Krukow went 4-3 with a 3.98 ERA during a 1989 campaign which was cut short on June 30 when he underwent arthroscopic surgery to repair a rotator cuff tear in his pitching shoulder after spending parts of three seasons on the injured list for what was believed to be bursitis. He was ninth in Giants franchise history with 66 wins and sixth with 802 strikeouts at the time of his retirement as an active player on March 19, 1990, due to recurring shoulder problems. Krukow posted a 124-117 record with a 3.90 ERA in 369 games during his 14-season MLB career.

==Broadcasting career==
After his playing career, Krukow became a radio and television sportscaster. Krukow began broadcasting as an occasional color analyst for KNBR radio in and became a full-time broadcaster in . He is a seven-time Emmy award winner. "Kruk," who was named as the starting right-handed pitcher to the 1980s Giants All-Decade Team in a vote by Bay Area media in 1999, is noted for his deep knowledge of the game and tremendous sense of humor. He is known for his detailed scouting reports on umpires' strike zones.

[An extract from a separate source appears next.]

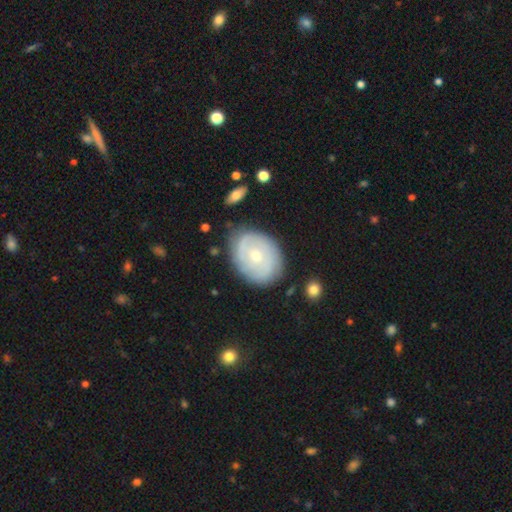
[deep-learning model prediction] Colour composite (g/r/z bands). It shows a featured or disk galaxy (68%) with no bar (71%), 2 (42%) tight (66%) spiral arms (84%) and a small central bulge (51%). Merging: none (78%).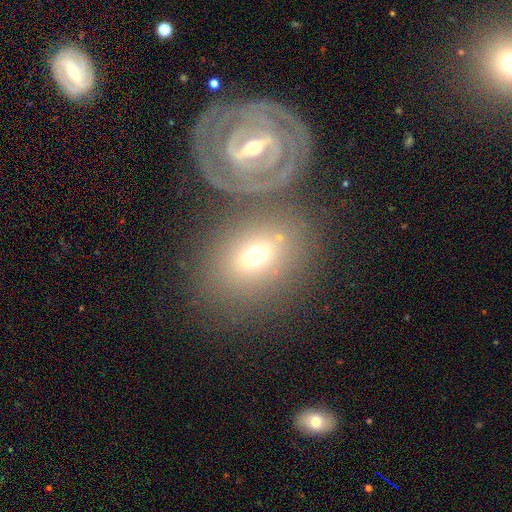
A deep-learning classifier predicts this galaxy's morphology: smooth_or_featured: featured or disk (p=0.50) [alt: smooth p=0.41]
merging: none (p=0.55) [alt: merger p=0.26]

Part of the San Francisco Giants broadcasting team, Krukow is half of the duo dubbed "Kruk and Kuip," (pronounced "Kruke" and "Kipe") along with partner Duane Kuiper, a former Giants teammate. Krukow and Kuiper tape a game-day commentary ("Kruk and Kuip on baseball") for KNBR radio as part of the Giants' pre-game radio coverage. Notably, although Krukow was a pitcher and Kuiper was a position player, Krukow has five career home runs, four more than Kuiper (who managed only one in his career despite having over 3,000 at-bats).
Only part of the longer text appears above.